Autumn is back-to-school season, a time to hunker down in a library or your personal study with a good book and caffeinated beverage of your choice. Of course, you're no longer in college, but hopefully the spirit of a lifelong learner still dwells within. If so, I recommend that you seize this time to engage a serious work in the investment arena.
Our Senior Editor Ken Silber has a terrific piece in this issue on "The Investment Classics" -- the works of Phil Fisher (Common Stocks and Uncommon Profits), Graham and Dodd (Security Analysis) and of course the book Graham penned solo (The Intelligent Investor.)
Ever wonder what makes a book a classic? There are a lot of brilliant people with great ideas, but only few whose works endure. Classic works seem to have an almost tangible quality to them, as if the author is taking you by the hand and gently instructing you, or giving you a friendly whack prompting you to finally "get it".
Phil Fisher had a knack for putting common sense into words. People often fail to realize that common sense isn't so common. Until someone like Fisher comes along and says -- "I don't want a lot of good investments; I want a few outstanding ones" -- the idea remains imprecisely defined; there are whole prospectuses dedicated to communicating this simple concept. Fisher's works are filled with valuable nuggets of wisdom.

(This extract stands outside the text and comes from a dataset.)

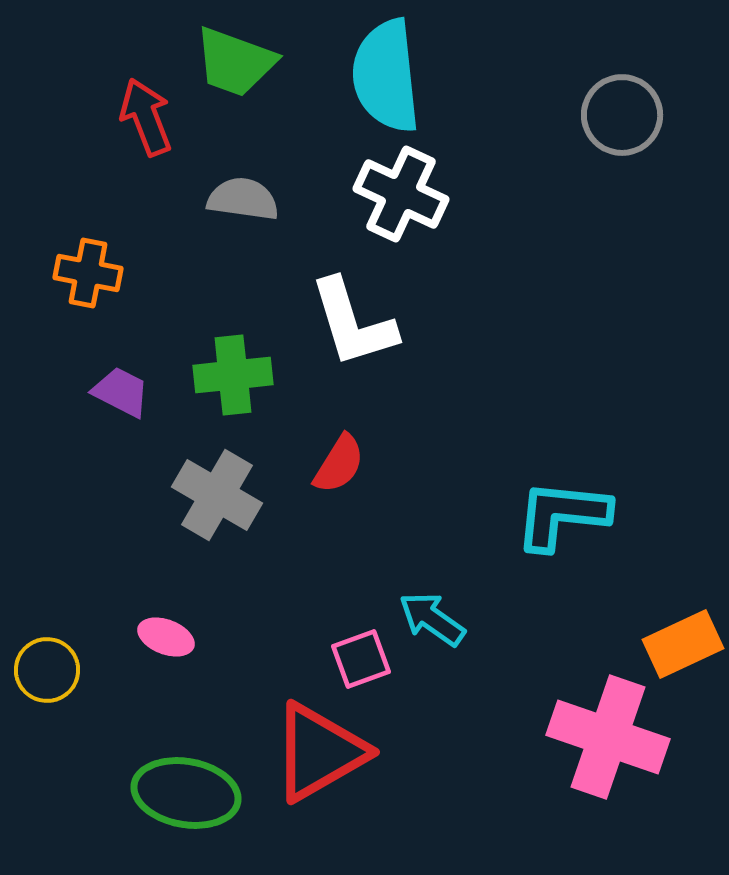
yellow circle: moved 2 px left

Benjamin Graham's animating concern was helping people make investment decisions objectively. He, along with David Dodd, defined principles of fundamental analysis, so that stocks could be quantitatively compared based on say, ratios of price-to-book value rather than on the more speculative "research" based on tips or management representations. His genius lay in the systematic applicability of his ideas.
If I were to speculate on whose contemporary work will one day be regarded as a classic, I'd put my money on Moshe Milevsky, whose new book Are You a Stock or a Bond? is excerpted in this issue. The response to Moshe's Retirement Income University series, which we ran last year, was electric. The series was an instant classic; we continue to this day to receive large orders for reprints of his work.
Like Fisher, Graham, Dodd and other financial eminences, Moshe has ideas that are profound or have wide applications. But what makes Moshe most remarkable is not the depth of his ideas but their "length." He can take very complicated financial concepts that are best expressed trigonometrically and make them perfectly comprehensible to a layman financial advisor trying to help his clients retire.
So cultivate a little investment wisdom. It just might make you a classic financial advisor.